It’s nearly September, and a fresh batch of undergraduates are entering college — some with dreams of becoming journalists. While there are signs of life in the hiring prospects for new journalists, student journalists still need to do everything they can to make themselves stand out from the pack.
A friend who’s starting college soon asked me for some advice along those lines, and I decided to turn my responses into a blog post.
Many of the young journalists with bright futures I’ve met in the past year have already had a hand in experimenting with building unique, innovative journalism products.
Take business courses to get a feel for that side of the industry. Look for openings in your local market and find ways to fill them with student resources — perhaps by innovating at a campus media outlet or by building something as a class project.
Learn to Code
Print is dying, web is thriving. Taking some computer science courses and learning to code can help land you a job when you’ve got your degree in-hand.
Extracurriculars and Internships
I learned by far the most valuable lessons of my undergraduate career working for the campus radio station and newspaper and interning in Rochester.
Journalism classes are great and provide excellent fundamentals, but don’t expect to be able to jump into a newsroom after graduation without hands-on experience: it’ll help improve your work and build your portfolio, employers expect it on your resume and it’ll help you build lists of contacts, sources and references.
You Don’t Have to Major in Journalism
You should take Journalism 101 and courses relevant to the kind of journalism you think you might like to do, but you don’t have to major in journalism to become a great journalist (dual majors are also a great option).
My degree, for example, is in International Relations, a multidisciplinary field that gave me a wide intellectual background I apply to my work every day.

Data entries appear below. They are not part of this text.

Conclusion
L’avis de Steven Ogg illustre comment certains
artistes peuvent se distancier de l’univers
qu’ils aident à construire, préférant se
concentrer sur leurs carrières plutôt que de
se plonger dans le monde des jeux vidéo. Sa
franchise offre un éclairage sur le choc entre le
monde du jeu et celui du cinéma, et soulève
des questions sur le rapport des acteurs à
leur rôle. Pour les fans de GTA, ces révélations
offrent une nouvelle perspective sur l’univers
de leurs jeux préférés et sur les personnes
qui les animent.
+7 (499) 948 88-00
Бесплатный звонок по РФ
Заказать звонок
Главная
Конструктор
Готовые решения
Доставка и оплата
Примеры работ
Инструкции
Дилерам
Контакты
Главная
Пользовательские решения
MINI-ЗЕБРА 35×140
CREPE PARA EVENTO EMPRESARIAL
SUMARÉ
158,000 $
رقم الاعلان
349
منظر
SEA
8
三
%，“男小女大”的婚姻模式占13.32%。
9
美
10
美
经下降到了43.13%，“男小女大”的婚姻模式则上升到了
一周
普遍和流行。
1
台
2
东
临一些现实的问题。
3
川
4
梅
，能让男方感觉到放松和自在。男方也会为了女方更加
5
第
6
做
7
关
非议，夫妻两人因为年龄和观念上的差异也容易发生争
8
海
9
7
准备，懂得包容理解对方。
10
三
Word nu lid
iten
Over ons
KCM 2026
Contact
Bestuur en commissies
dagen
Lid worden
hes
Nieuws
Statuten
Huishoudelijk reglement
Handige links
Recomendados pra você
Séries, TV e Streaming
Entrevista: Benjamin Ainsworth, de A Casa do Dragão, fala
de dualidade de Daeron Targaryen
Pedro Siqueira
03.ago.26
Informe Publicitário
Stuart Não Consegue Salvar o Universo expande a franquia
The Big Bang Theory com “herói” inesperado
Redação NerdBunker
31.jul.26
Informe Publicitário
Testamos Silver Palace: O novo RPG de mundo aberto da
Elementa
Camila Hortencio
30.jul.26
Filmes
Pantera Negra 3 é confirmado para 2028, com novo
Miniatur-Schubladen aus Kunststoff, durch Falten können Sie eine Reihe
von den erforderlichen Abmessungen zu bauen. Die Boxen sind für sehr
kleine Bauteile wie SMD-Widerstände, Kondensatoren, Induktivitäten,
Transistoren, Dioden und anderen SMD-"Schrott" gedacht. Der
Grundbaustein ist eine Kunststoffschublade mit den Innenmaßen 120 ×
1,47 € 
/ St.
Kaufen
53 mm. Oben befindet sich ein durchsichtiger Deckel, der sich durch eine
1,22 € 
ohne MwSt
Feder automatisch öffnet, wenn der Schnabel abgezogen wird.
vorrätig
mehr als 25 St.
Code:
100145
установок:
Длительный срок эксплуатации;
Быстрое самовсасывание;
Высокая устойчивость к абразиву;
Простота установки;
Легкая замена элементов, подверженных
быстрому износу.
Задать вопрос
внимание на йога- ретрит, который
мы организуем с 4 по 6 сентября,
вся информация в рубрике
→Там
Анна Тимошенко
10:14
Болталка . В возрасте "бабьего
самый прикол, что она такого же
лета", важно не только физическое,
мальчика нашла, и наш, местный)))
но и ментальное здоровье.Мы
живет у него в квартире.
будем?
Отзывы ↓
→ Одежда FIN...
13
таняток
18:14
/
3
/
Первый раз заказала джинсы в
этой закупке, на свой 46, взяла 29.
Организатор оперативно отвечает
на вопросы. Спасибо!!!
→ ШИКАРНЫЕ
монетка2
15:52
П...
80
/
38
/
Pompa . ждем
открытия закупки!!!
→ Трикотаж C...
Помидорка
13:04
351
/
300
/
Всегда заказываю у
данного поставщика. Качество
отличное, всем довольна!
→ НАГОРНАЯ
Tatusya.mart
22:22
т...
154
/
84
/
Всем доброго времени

This rule ties in with the one on Extracurriculars – many things thought in a journalism class can be learned in an internship or on the job.
If you’re not learning how to use social media platforms to break news and curate content for an audience, you’re missing a valuable and free lesson. Social media is learned by doing: get started right away, dive into a platform on which you feel comfortable, learn from the best people already there then figure out how to do it even better.
Consume and Talk About Journalism all the Time
Read, watch, take in journalism in all its myriad forms, and more importantly think about what you’re consuming: how did this author create this piece? What sources did the author use? How might I have done this differently from another angle? What’s missing? These critiques will help you learn in a sort of reverse-engineering process.
On the same lines, everyone around you who also want to become a journalist are in one sense your competition, but in another sense your allies: Sharing ideas about journalism and otherwise building friendships with them is a great idea. Those friendships will help keep your mind sharp and will prove invaluable down the road as people who used to be your classmates become successful journalists themselves.